WHAT THE EXERCISE ASKS:
Copy out the entries that follow, unchanged.

INPUT DATA:

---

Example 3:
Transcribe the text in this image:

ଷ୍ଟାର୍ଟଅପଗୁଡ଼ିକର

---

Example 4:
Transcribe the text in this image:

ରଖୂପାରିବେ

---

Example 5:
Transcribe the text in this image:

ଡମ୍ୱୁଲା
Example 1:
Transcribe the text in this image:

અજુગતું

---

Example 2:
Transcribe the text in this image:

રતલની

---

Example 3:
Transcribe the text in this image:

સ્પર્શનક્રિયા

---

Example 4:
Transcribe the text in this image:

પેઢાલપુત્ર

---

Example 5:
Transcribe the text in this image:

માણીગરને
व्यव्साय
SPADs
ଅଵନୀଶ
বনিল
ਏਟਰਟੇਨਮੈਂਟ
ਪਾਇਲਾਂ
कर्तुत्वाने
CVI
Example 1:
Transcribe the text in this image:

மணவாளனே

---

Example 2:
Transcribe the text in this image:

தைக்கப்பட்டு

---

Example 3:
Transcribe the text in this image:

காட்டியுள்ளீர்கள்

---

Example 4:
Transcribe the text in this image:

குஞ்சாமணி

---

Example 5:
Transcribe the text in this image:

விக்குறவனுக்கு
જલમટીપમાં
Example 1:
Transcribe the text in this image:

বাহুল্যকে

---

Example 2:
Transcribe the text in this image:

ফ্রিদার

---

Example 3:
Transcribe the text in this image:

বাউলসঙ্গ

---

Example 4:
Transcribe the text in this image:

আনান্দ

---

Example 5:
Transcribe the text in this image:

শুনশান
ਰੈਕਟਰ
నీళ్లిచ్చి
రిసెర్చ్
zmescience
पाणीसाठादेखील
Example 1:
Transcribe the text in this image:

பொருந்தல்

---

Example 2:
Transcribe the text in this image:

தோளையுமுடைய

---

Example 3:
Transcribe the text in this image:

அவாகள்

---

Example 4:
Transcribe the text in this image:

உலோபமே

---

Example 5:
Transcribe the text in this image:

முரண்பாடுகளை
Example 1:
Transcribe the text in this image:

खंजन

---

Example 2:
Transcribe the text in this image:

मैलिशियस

EXPECTED ANSWER:
---

Example 3:
Transcribe the text in this image:

ଷ୍ଟାର୍ଟଅପଗୁଡ଼ିକର

---

Example 4:
Transcribe the text in this image:

ରଖୂପାରିବେ

---

Example 5:
Transcribe the text in this image:

ଡମ୍ୱୁଲା
Example 1:
Transcribe the text in this image:

અજુગતું

---

Example 2:
Transcribe the text in this image:

રતલની

---

Example 3:
Transcribe the text in this image:

સ્પર્શનક્રિયા

---

Example 4:
Transcribe the text in this image:

પેઢાલપુત્ર

---

Example 5:
Transcribe the text in this image:

માણીગરને
व्यव्साय
SPADs
ଅଵନୀଶ
বনিল
ਏਟਰਟੇਨਮੈਂਟ
ਪਾਇਲਾਂ
कर्तुत्वाने
CVI
Example 1:
Transcribe the text in this image:

மணவாளனே

---

Example 2:
Transcribe the text in this image:

தைக்கப்பட்டு

---

Example 3:
Transcribe the text in this image:

காட்டியுள்ளீர்கள்

---

Example 4:
Transcribe the text in this image:

குஞ்சாமணி

---

Example 5:
Transcribe the text in this image:

விக்குறவனுக்கு
જલમટીપમાં
Example 1:
Transcribe the text in this image:

বাহুল্যকে

---

Example 2:
Transcribe the text in this image:

ফ্রিদার

---

Example 3:
Transcribe the text in this image:

বাউলসঙ্গ

---

Example 4:
Transcribe the text in this image:

আনান্দ

---

Example 5:
Transcribe the text in this image:

শুনশান
ਰੈਕਟਰ
నీళ్లిచ్చి
రిసెర్చ్
zmescience
पाणीसाठादेखील
Example 1:
Transcribe the text in this image:

பொருந்தல்

---

Example 2:
Transcribe the text in this image:

தோளையுமுடைய

---

Example 3:
Transcribe the text in this image:

அவாகள்

---

Example 4:
Transcribe the text in this image:

உலோபமே

---

Example 5:
Transcribe the text in this image:

முரண்பாடுகளை
Example 1:
Transcribe the text in this image:

खंजन

---

Example 2:
Transcribe the text in this image:

मैलिशियस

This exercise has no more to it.